My Swimming Pool has a leak and I was wondering if anyone on the Forum has any experience with this type of repair. The leak is not in the pump as it has continued to leak without the pump running and the water has leveled off just below the round return inlet beneath the skimmer. If anyone has experience with this please shoot me an email or call my cell at 393-7480.

Chuck


----------



## AUBuilder (Sep 27, 2007)

Sounds like you've narrowed it down pretty good. Try running sealant around the Skimmer Inlet Trim Ring. If that doesn't work it could be in the return line from the skimmer back to the pump. If thats the case good luck. I had to tunnel dern near under my pool last summer to chase a leak in on of the pressure lines from the pump back to the jet in the pool. Sand had gotten trapped in a 2" elbow and had eaten the PVC giving me a hole about the size of the nail head. A pool company in town quoted me $3500 for the repair. I ended up spending 4 weekends in the dirt and about $20 in PVC and related materials. I have a love/hate relationship with my pool. Mostly its hate.


----------



## jerseyboy (Sep 28, 2007)

I am having a pool put in right now and the guys are really good and had excellent prices. Let me know if you want there info.


----------



## The Raven (Oct 8, 2007)

This might not be anything more than a leak in the underground pipe leading from the skimmer to your filter/pump. The skimmer outlet runs down below the skimmer level than then typically goes straight to your pump/filter unit. 

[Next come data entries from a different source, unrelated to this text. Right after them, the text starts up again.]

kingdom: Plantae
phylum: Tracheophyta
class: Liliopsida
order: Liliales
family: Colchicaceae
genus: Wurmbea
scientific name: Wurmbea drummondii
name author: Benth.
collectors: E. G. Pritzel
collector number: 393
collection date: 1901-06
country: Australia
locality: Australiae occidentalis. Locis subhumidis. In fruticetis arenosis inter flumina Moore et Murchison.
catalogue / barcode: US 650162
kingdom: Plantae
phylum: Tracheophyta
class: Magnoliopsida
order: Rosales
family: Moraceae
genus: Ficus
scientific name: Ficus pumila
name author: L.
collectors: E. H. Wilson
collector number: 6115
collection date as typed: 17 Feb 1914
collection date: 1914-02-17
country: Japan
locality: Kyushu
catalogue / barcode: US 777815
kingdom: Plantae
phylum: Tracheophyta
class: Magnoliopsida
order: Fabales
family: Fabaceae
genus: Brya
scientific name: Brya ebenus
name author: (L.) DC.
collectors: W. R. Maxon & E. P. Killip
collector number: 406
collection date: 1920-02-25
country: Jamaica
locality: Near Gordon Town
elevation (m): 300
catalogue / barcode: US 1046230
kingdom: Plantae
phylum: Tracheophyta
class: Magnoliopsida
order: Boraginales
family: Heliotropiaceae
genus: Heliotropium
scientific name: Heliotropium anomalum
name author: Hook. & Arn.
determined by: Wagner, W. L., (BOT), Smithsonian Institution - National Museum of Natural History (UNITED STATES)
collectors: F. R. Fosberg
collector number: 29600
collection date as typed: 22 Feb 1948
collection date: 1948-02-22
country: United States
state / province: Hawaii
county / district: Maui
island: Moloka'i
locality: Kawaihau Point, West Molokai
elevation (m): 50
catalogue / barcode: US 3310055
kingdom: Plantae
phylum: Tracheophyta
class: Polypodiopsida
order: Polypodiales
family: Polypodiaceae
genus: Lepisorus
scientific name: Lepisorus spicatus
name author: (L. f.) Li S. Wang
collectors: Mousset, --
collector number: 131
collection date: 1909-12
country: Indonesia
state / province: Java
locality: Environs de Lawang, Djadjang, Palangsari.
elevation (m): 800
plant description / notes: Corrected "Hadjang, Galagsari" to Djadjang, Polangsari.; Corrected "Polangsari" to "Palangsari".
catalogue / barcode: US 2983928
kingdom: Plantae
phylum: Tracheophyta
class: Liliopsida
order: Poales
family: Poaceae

Is there concrete over the run between the skimmer and the pump? If there is no concrete covering the PVC line from the skimmer is there any area that looks particularly wet from the surface? If this is a fairly short run and it's only covered by sand/grass you might want to dig the pipe up and check it for leaks before you start screwing around with the actual pool/skimmer itself.


----------